━━━━━ RECORDS TO PROCESS ━━━━━
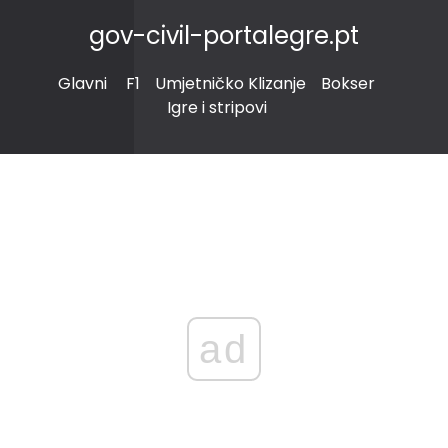
gov-civil-portalegre.pt
Glavni
F1
Umjetničko Klizanje
Bokser
Igre i stripovi
ad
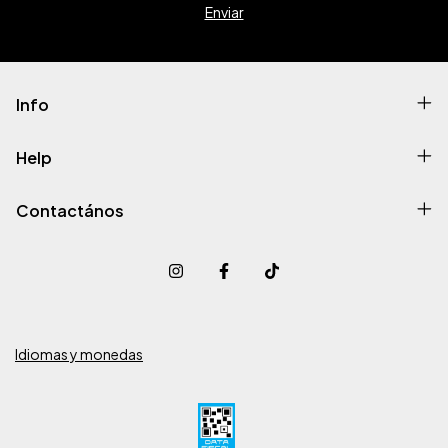
Info
Help
Contactános
Idiomas y monedas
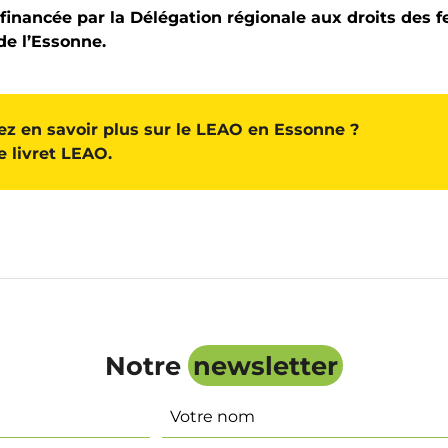
 financée par la Délégation régionale aux droits des 
de l’Essonne.
ez en savoir plus sur le LEAO en Essonne ?
e livret LEAO.
Notre
newsletter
━━━━━
- **TASK INSTRUCTIONS**
Copy every line from the data that includes the string "LEAO".

- **WORKED SOLUTION**
ez en savoir plus sur le LEAO en Essonne ?
e livret LEAO.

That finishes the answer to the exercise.